Express whether it is/is not important/just/necessary that:
– we have much work
– parents discipline their children
– we help the poor
– children respect their elders
– there is contamination in the air
– that Man is civilised
– the US helps other countries
– the US makes peace with Russia

(Yeah that last one was a bit of a give away about the age of the textbook.)

The pedantic anthropologist in me can’t help but squirm. Alas I can’t give “well that depends on the context and how you define the concept of justness or civilisation” as an answer every time, even if I do use the subjunctivo to say it. I know, I know – they are just exercises. But until my Spanish is good enough to explain the concept of cultural relativism, these exercises are going to be tricky.

The number of personal questions can tend to make you start feeling like you’re in a therapy session. I remember one doomed introductory German course I took as an undergrad where even the basic statements, coming as they did at a rather complicated time in my love life, reduced me to tears. My poor study partner soon learnt to stop asking the marital status question and to stick to asking how many brothers and sisters I had.

Last week we were using a lot of airport based vocabulary, and I ended up trying to convey my airport rant (see a few posts below) in Spanish to my poor teacher. She got an even more confused and blabbery version than I wrote down there, given that it was in Spanglish. Recently airports and the mystic alchemy that is buying plane tickets has been somewhat on my mind though. Having followed the various rules for finding the cheapest fare (look before a tuesday because that’s when the prices go up, don’t use the same website too often for the same fare because they raise the price depending on how often people search for it, check out the secret student discount fares on the secret student website, pick an odd day to fly, stand on one leg bathed in the light of the full moon singing “she’ll be coming round the mountain” backwards while searching) I finally found a flight. And then of course it went up by $100 in the space of the 5 hours I was waiting to hear back from my relatives in the UK.

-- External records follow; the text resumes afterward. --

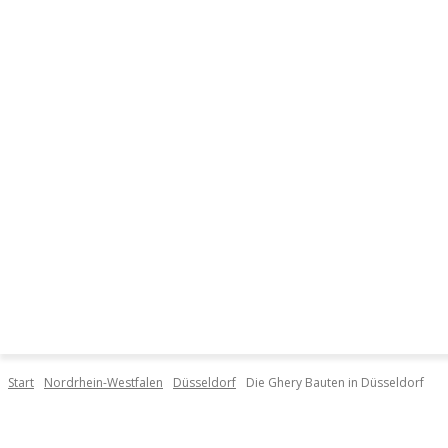
DIE ORTE
START
DI
Start
Nordrhein-Westfalen
Düsseldorf
Die Ghery Bauten in Düsseldorf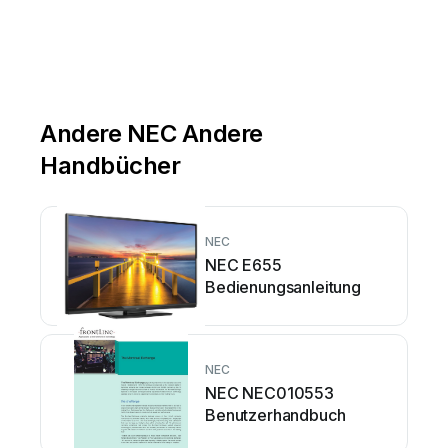
Andere NEC Andere
Handbücher
NEC
NEC E655
Bedienungsanleitung
NEC
NEC NEC010553
Benutzerhandbuch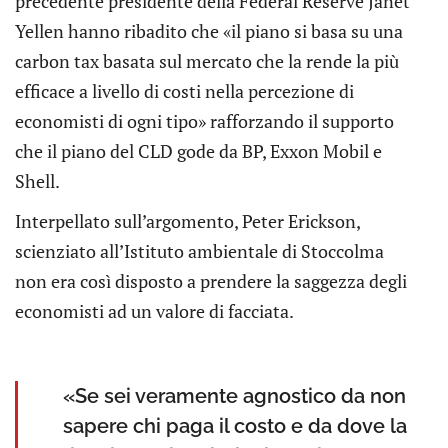
precedente presidente della Federal Reserve Janet
Yellen hanno ribadito che «il piano si basa su una
carbon tax basata sul mercato che la rende la più
efficace a livello di costi nella percezione di
economisti di ogni tipo» rafforzando il supporto
che il piano del CLD gode da BP, Exxon Mobil e
Shell.
Interpellato sull’argomento, Peter Erickson,
scienziato all’Istituto ambientale di Stoccolma
non era così disposto a prendere la saggezza degli
economisti ad un valore di facciata.
«Se sei veramente agnostico da non
sapere chi paga il costo e da dove la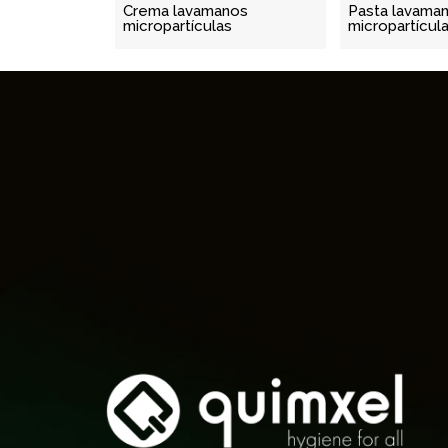
Crema lavamanos
Pasta lavama
micropartículas
micropartícul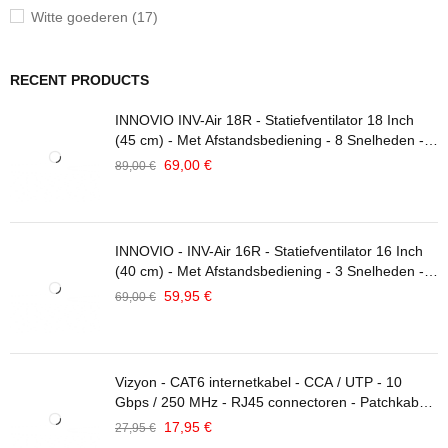
Witte goederen (17)
RECENT PRODUCTS
INNOVIO INV-Air 18R - Statiefventilator 18 Inch
(45 cm) - Met Afstandsbediening - 8 Snelheden -
Oscillatiefunctie - Verstelbare Hoogte - 70W -
69,00
€
89,00
€
Zwart
INNOVIO - INV-Air 16R - Statiefventilator 16 Inch
(40 cm) - Met Afstandsbediening - 3 Snelheden -
Oscillatiefunctie - Verstelbare Hoogte - 50W -
59,95
€
69,00
€
Zwart
Vizyon - CAT6 internetkabel - CCA / UTP - 10
Gbps / 250 MHz - RJ45 connectoren - Patchkabel /
Netwerkkabel - 15 Meter - Grijs
17,95
€
27,95
€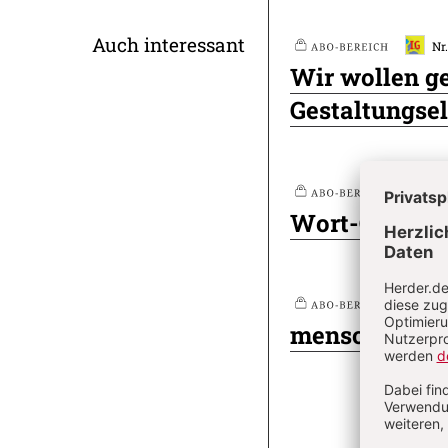
Überschrift
Auch interessant
Nr
Plus
Wir wollen ge
Artikel-
Gestaltungsel
Infos
Nr
Plus
Wort-Gottes-
Nr
Plus
menschensohn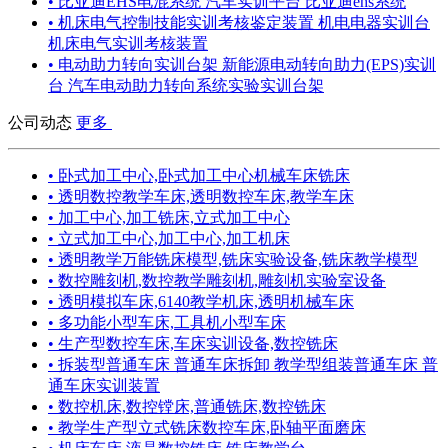
• 比亚迪EHS电混系统 汽车实训平台 比亚迪ehs系统
• 机床电气控制技能实训考核鉴定装置 机电电器实训台
机床电气实训考核装置
• 电动助力转向实训台架 新能源电动转向助力(EPS)实训
台 汽车电动助力转向系统实验实训台架
公司动态
更多
• 卧式加工中心,卧式加工中心机械车床铣床
• 透明数控教学车床,透明数控车床,教学车床
• 加工中心,加工铣床,立式加工中心
• 立式加工中心,加工中心,加工机床
• 透明教学万能铣床模型,铣床实验设备,铣床教学模型
• 数控雕刻机,数控教学雕刻机,雕刻机实验室设备
• 透明模拟车床,6140教学机床,透明机械车床
• 多功能小型车床,工具机小型车床
• 生产型数控车床,车床实训设备,数控铣床
• 拆装型普通车床 普通车床拆卸 教学型组装普通车床 普
通车床实训装置
• 数控机床,数控镗床,普通铣床,数控铣床
• 教学生产型立式铣床数控车床,卧轴平面磨床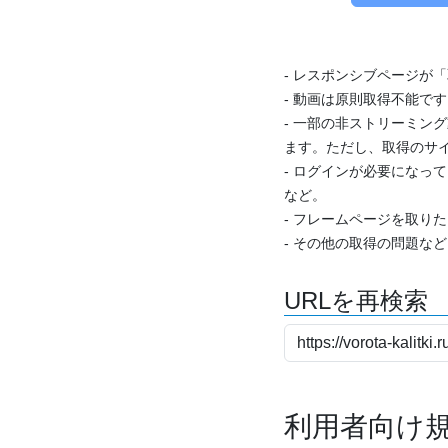
- レスポンシブページが
- 動画は原則取得不能で
- 一部の非ストリーミング
ます。ただし、取得のサイ
- ログインが必要になっ
など。
- フレームページを取り
- その他の取得の問題な
URLを再検索
利用者向け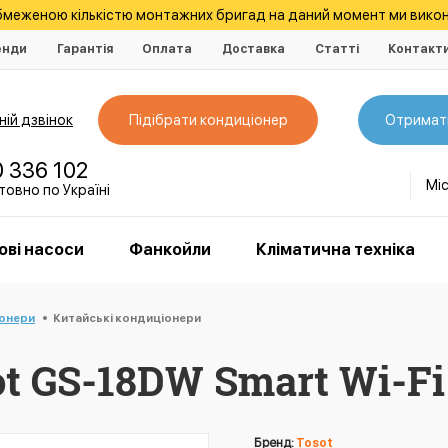
обмеженою кількістю монтажних бригад на даний момент ми викон
енди
Гарантія
Оплата
Доставка
Статті
Контакт
ій дзвінок
Підібрати кондиціонер
Отримат
0 336 102
Мі
овно по Україні
ові насоси
Фанкойли
Кліматична техніка
іонери
Китайські кондиціонери
t GS-18DW Smart Wi-Fi
Бренд:
Tosot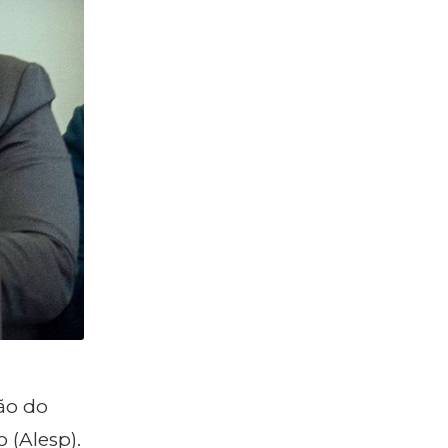
ção do
 (Alesp).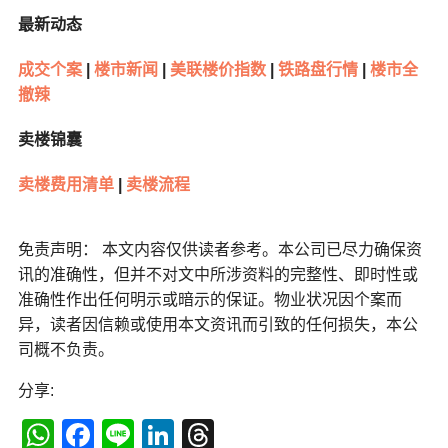
最新动态
成交个案
|
楼市新闻
|
美联楼价指数
|
铁路盘行情
|
楼市全
撤辣
卖楼锦囊
卖楼费用清单
|
卖楼流程
免责声明： 本文内容仅供读者参考。本公司已尽力确保资
讯的准确性，但并不对文中所涉资料的完整性、即时性或
准确性作出任何明示或暗示的保证。物业状况因个案而
异，读者因信赖或使用本文资讯而引致的任何损失，本公
司概不负责。
分享:
WhatsApp
Facebook
Line
LinkedIn
Threads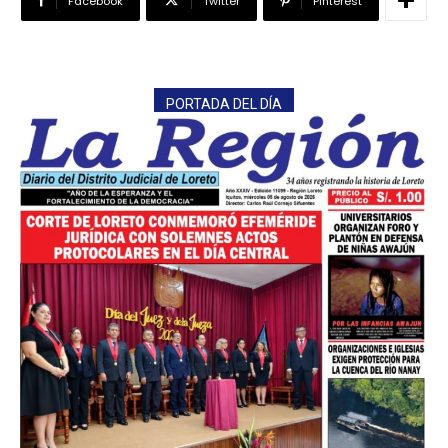
Facebook
Twitter
Pinterest
PORTADA DEL DÍA
━ Planes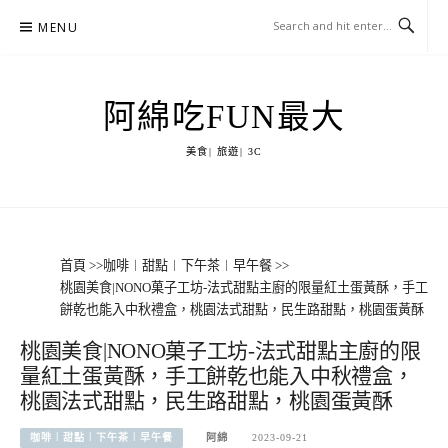
Skip
MENU
to
content
阿綿吃FUN最大
美食| 旅遊| 3C
首頁
>>
咖啡︱甜點︱下午茶︱早午餐
>>
桃園美食|NONO菓子工坊-法式甜點主廚的限量紅土蛋黃酥，手工
餅乾也能入中秋禮盒，桃園法式甜點，民生路甜點，桃園蛋黃酥
桃園美食|NONO菓子工坊-法式甜點主廚的限
量紅土蛋黃酥，手工餅乾也能入中秋禮盒，
桃園法式甜點，民生路甜點，桃園蛋黃酥
咖啡︱甜點︱下午茶︱早午餐
阿綿
2023-09-21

(Here’s an interesting maths question while we are on the subject. If a flight on Virgin Airlines between Chicago and London is advertised on the first page after searching as $630, but then when you click on the link to buy it, the cost break down on the next page is $288 fare each way, $462.31 tax and $750.31 in total, how much of the original price was tax, how much fare, and how much bullshit?)

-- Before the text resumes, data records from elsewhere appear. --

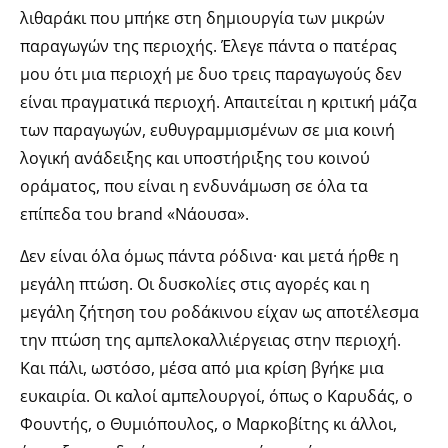
λιθαράκι που μπήκε στη δημιουργία των μικρών
παραγωγών της περιοχής. Έλεγε πάντα ο πατέρας
μου ότι μια περιοχή με δυο τρεις παραγωγούς δεν
είναι πραγματικά περιοχή. Απαιτείται η κριτική μάζα
των παραγωγών, ευθυγραμμισμένων σε μια κοινή
λογική ανάδειξης και υποστήριξης του κοινού
οράματος, που είναι η ενδυνάμωση σε όλα τα
επίπεδα του brand «Νάουσα».
Δεν είναι όλα όμως πάντα ρόδινα· και μετά ήρθε η
μεγάλη πτώση. Οι δυσκολίες στις αγορές και η
μεγάλη ζήτηση του ροδάκινου είχαν ως αποτέλεσμα
την πτώση της αμπελοκαλλιέργειας στην περιοχή.
Και πάλι, ωστόσο, μέσα από μια κρίση βγήκε μια
ευκαιρία. Οι καλοί αμπελουργοί, όπως ο Καρυδάς, ο
Φουντής, ο Θυμιόπουλος, ο Μαρκοβίτης κι άλλοι,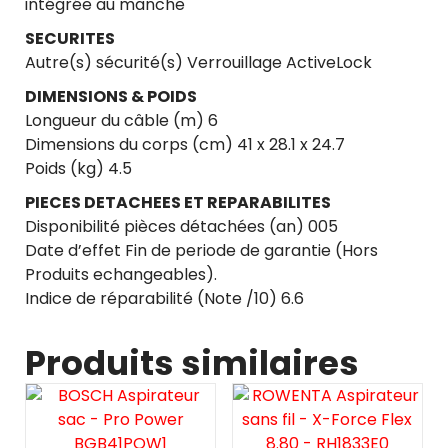
intégrée au manche
SECURITES
Autre(s) sécurité(s) Verrouillage ActiveLock
DIMENSIONS & POIDS
Longueur du câble (m) 6
Dimensions du corps (cm) 41 x 28.1 x 24.7
Poids (kg) 4.5
PIECES DETACHEES ET REPARABILITES
Disponibilité pièces détachées (an) 005
Date d’effet Fin de periode de garantie (Hors
Produits echangeables).
Indice de réparabilité (Note /10) 6.6
Produits similaires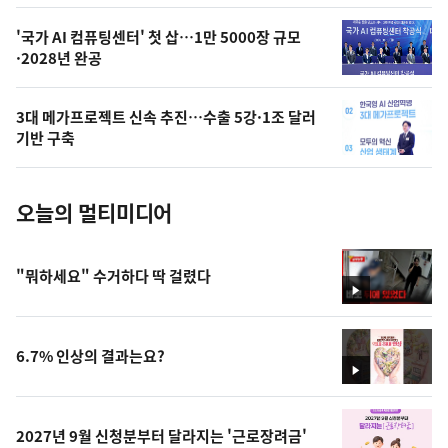
,
오
'국가 AI 컴퓨팅센터' 첫 삽…1만 5000장 규모
·2028년 완공
늘
의
3대 메가프로젝트 신속 추진…수출 5강·1조 달러
사
기반 구축
진
오늘의 멀티미디어
"뭐하세요" 수거하다 딱 걸렸다
영
상
6.7% 인상의 결과는요?
영
상
2027년 9월 신청분부터 달라지는 '근로장려금'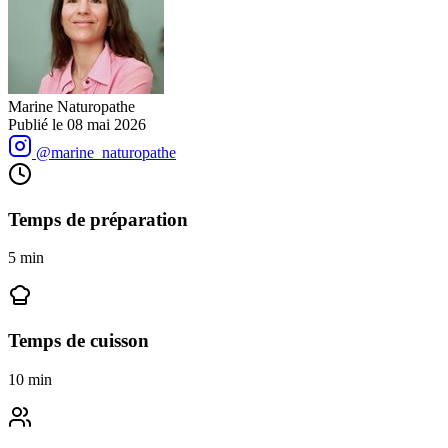
Marine Naturopathe
Publié le
08 mai 2026
@marine_naturopathe
Temps de préparation
5
min
Temps de cuisson
10
min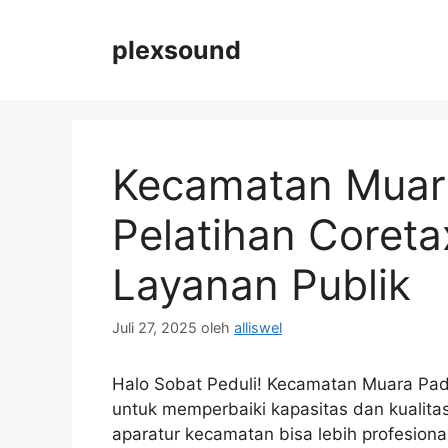
Langsung
ke
plexsound
isi
Kecamatan Muar
Pelatihan Coreta
Layanan Publik
Juli 27, 2025
oleh
alliswel
Halo Sobat Peduli! Kecamatan Muara Pad
untuk memperbaiki kapasitas dan kualitas p
aparatur kecamatan bisa lebih profesion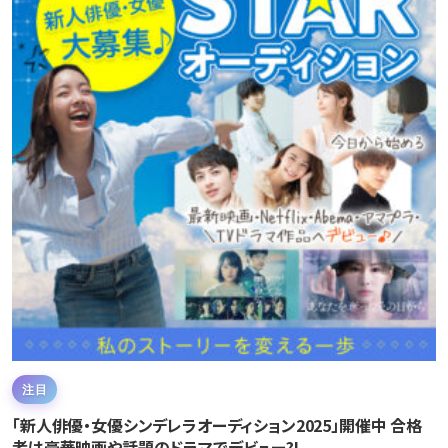
注目
「新人俳優・女優シンデレラオーディション2025」開催中 合格
者は豪華映画や話題のドラマでデビュー?!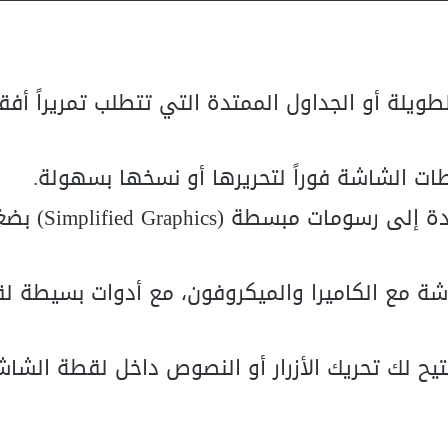
ويلة أو الجداول الممتدة التي تتطلب تمريراً أفقيا
ت الشاشة فوراً لتحريرها أو نسخها بسهولة.
: تحويل لقطات الشاشة المعقدة إلى 
شة مع الكاميرا والميكروفون، مع أدوات بسيطة 
تيح لك تحريك الأزرار أو النصوص داخل لقطة الشاش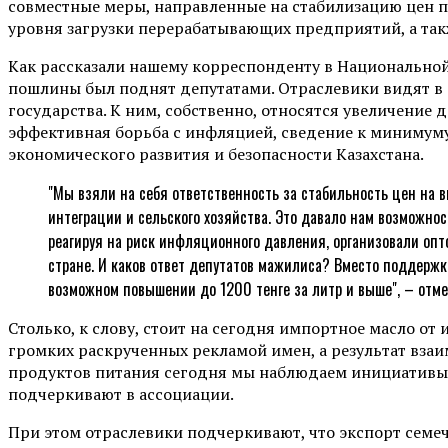
совместные меры, направленные на стабилизацию цен 
уровня загрузки перерабатывающих предприятий, а так
Как рассказали нашему корреспонденту в Национальной
пошлины был поднят депутатами. Отраслевики видят в 
государства. К ним, собственно, относятся увеличение
эффективная борьба с инфляцией, сведение к минимуму
экономического развития и безопасности Казахстана.
"Мы взяли на себя ответственность за стабильность цен на
интеграции и сельского хозяйства. Это давало нам возможност
реагируя на риск инфляционного давления, организовали опто
стране. И каков ответ депутатов мажилиса? Вместо поддержки
возможном повышении до 1200 тенге за литр и выше", – отме
Столько, к слову, стоит на сегодня импортное масло о
громких раскрученных рекламой имен, а результат вза
продуктов питания сегодня мы наблюдаем инициативы д
подчеркивают в ассоциации.
При этом отраслевики подчеркивают, что экспорт семе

But I brought it anyway. Sadly I was too late to make it back to the UK in time, and given that airlines don’t even like to give refunds when its their fault, I don’t think I will be getting my money back. So all I can hope for now is that the funeral can be arranged to coincide with the flight I brought. Its left me a bit up in the air about where I’ll be once I leave Bolivia – another reason to savour the calm here this last week.

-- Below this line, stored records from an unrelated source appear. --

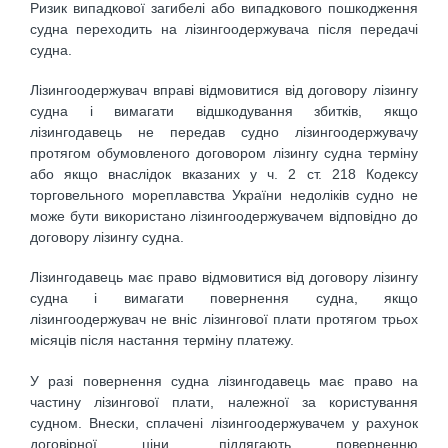
Ризик випадкової загибелі або випадкового пошкодження
судна переходить на лізингоодержувача після передачі
судна.
Лізингоодержувач вправі відмовитися від договору лізингу
судна і вимагати відшкодування збитків, якщо
лізингодавець не передав судно лізингоодержувачу
протягом обумовленого договором лізингу судна терміну
або якщо внаслідок вказаних у ч. 2 ст. 218 Кодексу
торговельного мореплавства України недоліків судно не
може бути використано лізингоодержувачем відповідно до
договору лізингу судна.
Лізингодавець має право відмовитися від договору лізингу
судна і вимагати повернення судна, якщо
лізингоодержувач не вніс лізингової плати протягом трьох
місяців після настання терміну платежу.
У разі повернення судна лізингодавець має право на
частину лізингової плати, належної за користування
судном. Внески, сплачені лізингоодержувачем у рахунок
договірної ціни, підлягають поверненню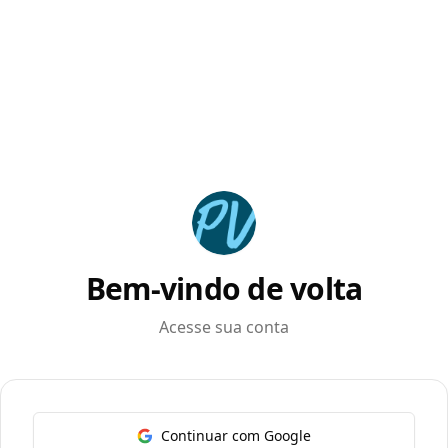
Bem-vindo de volta
Acesse sua conta
Continuar com Google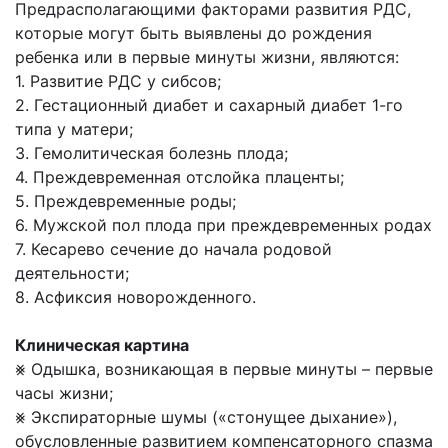
Предрасполагающими факторами развития РДС,
которые могут быть выявлены до рождения
ребенка или в первые минуты жизни, являются:
1. Развитие РДС у сибсов;
2. Гестационный диабет и сахарный диабет 1-го
типа у матери;
3. Гемолитическая болезнь плода;
4. Преждевременная отслойка плаценты;
5. Преждевременные роды;
6. Мужской пол плода при преждевременных родах
7. Кесарево сечение до начала родовой
деятельности;
8. Асфиксия новорожденного.
Клиническая картина
⨳ Одышка, возникающая в первые минуты – первые
часы жизни;
⨳ Экспираторные шумы («стонущее дыхание»),
обусловленные развитием компенсаторного спазма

The thing about a language class other than a normal conversation is that you the student tend to do most of the talking, rather than the teacher. So they get to learn a lot about you, but its hard to gauge what their personal reaction to your opinions is as opposed to their professional assessment of your grammar. The last class I had ended with a discussion on Bolivian politics in which I asked my teacher to tell me what she thought instead. She started to tell me how corrupt Evo Morales is, and how he is ruining the country, how the poor people in the countryside need to be taught and led because they can’t make decisions on their own in their best interests. Makes me wonder what she thought about my inarticulate replies to her questions on globalisation, international travel and politics. And makes me a bit more reluctant to try and express myself and my personal opinions in the last few classes.